What’s actually happening is simpler than it sounds. IUDs work primarily inside the uterus: the copper version creates an environment toxic to sperm, and hormonal versions thicken cervical mucus and thin the uterine lining. Both types are extremely effective at preventing a fertilized egg from implanting in the uterus. They’re slightly less effective at preventing implantation outside the uterus, in a fallopian tube. So while the overall number of pregnancies drops dramatically with an IUD, the rare pregnancies that do slip through are disproportionately ectopic.
In one study of 81 pregnancies that occurred with a copper IUD in place, 4 were ectopic, roughly 5%. In the general population without contraception, about 1 to 2% of pregnancies are ectopic. That higher proportion among IUD failures is not because the device caused the ectopic. It’s because the device successfully prevented most of the normal uterine pregnancies that would have otherwise occurred, leaving ectopic pregnancies as a larger share of the remaining few.

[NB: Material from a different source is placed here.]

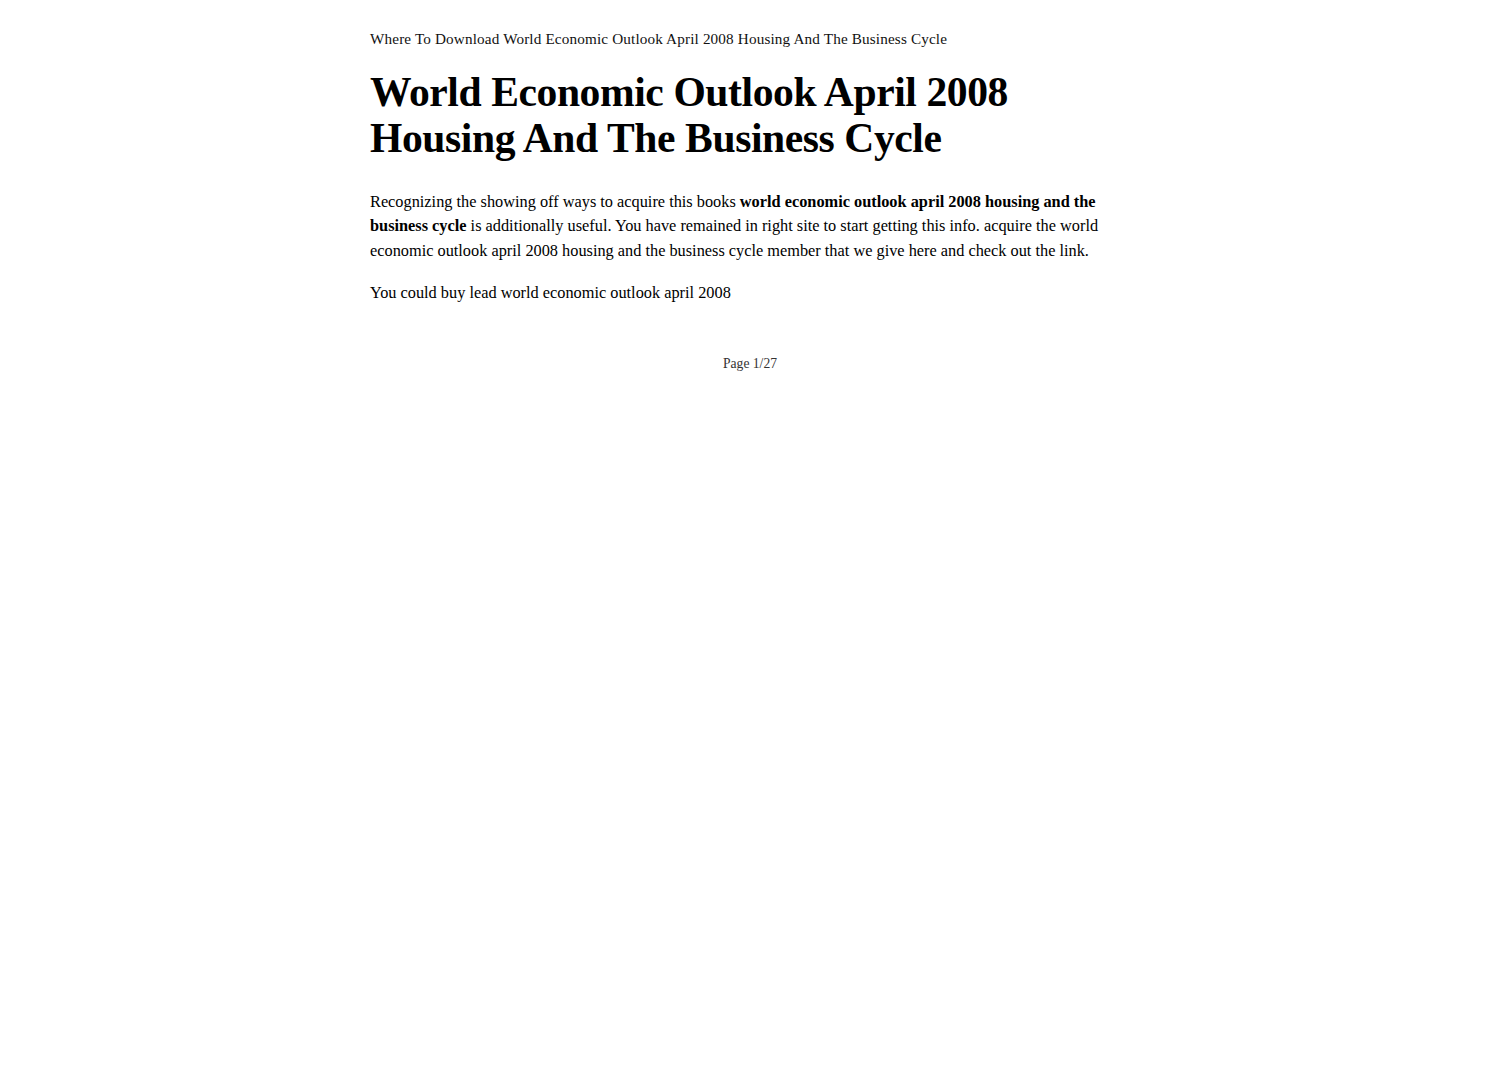Where To Download World Economic Outlook April 2008 Housing And The Business Cycle
World Economic Outlook April 2008 Housing And The Business Cycle
Recognizing the showing off ways to acquire this books world economic outlook april 2008 housing and the business cycle is additionally useful. You have remained in right site to start getting this info. acquire the world economic outlook april 2008 housing and the business cycle member that we give here and check out the link.
You could buy lead world economic outlook april 2008
Page 1/27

Which IUD Carries the Lowest Risk
The pattern is straightforward: higher hormone doses correlate with lower ectopic rates. The 52-mg levonorgestrel IUD has the lowest ectopic rate of any option at 0.04 per 100 person-years, likely because its higher hormone level provides the strongest suppression of ovulation and fallopian tube activity. The copper IUD, which contains no hormones, sits in the middle of the range. The lower-dose hormonal IUDs fall on the higher end, though still well below the ectopic pregnancy rate seen in women using no contraception at all.

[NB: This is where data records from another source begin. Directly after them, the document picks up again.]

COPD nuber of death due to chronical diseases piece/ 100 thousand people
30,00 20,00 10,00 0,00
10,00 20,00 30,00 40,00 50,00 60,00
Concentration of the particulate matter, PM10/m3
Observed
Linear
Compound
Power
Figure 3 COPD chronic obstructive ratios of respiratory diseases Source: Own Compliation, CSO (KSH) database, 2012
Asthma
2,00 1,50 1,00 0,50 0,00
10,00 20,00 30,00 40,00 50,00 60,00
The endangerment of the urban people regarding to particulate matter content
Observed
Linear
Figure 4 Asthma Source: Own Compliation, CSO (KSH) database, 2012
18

If your primary concern is minimizing ectopic risk specifically, the highest-dose hormonal IUD offers a clear advantage. But all IUD types reduce your absolute risk of ectopic pregnancy compared to using nothing, simply because they’re so effective at preventing pregnancy overall.
Symptoms to Watch For
Because IUD users generally don’t expect to become pregnant, an ectopic pregnancy can catch them off guard. The warning signs are the same regardless of whether you have an IUD: sharp pain on one side of the lower abdomen, vaginal bleeding that’s different from your normal period, nausea, and lightheadedness or feeling faint. These symptoms can develop gradually or come on suddenly.
A ruptured ectopic pregnancy is a medical emergency. In documented cases involving IUD users, patients have presented with sudden severe lower abdominal pain, tenderness when the abdomen is pressed, and near-fainting episodes. Ultrasound in these cases typically shows an IUD sitting correctly in the uterus with no pregnancy visible there, while fluid or an abnormal mass appears near the fallopian tubes.
The key signal to pay attention to is a positive pregnancy test combined with pelvic pain, especially one-sided pain. If you have an IUD and get a positive test, getting an ultrasound early matters. Confirming where the pregnancy is located (inside or outside the uterus) is the critical first step, and earlier detection gives you more treatment options and avoids the dangers of a rupture.
Putting the Risk in Context
Among women of reproductive age who aren’t using contraception, the ectopic pregnancy rate runs around 1 to 2 per 100 pregnancies. Women using IUDs get pregnant far less often, so their absolute ectopic risk is lower than that baseline. The highest rate seen in the IUD data, 0.18 per 100 person-years for the lowest-dose hormonal IUD, still means over 99.8% of users in any given year won’t experience one.
The confusion around IUDs and ectopic pregnancy traces back to older studies and older IUD designs, particularly the Dalkon Shield from the 1970s, which was associated with serious pelvic infections. Modern IUDs don’t carry those risks. Current evidence is clear that IUDs are among the safest and most effective contraceptive options available, and they reduce rather than increase your overall chance of an ectopic pregnancy.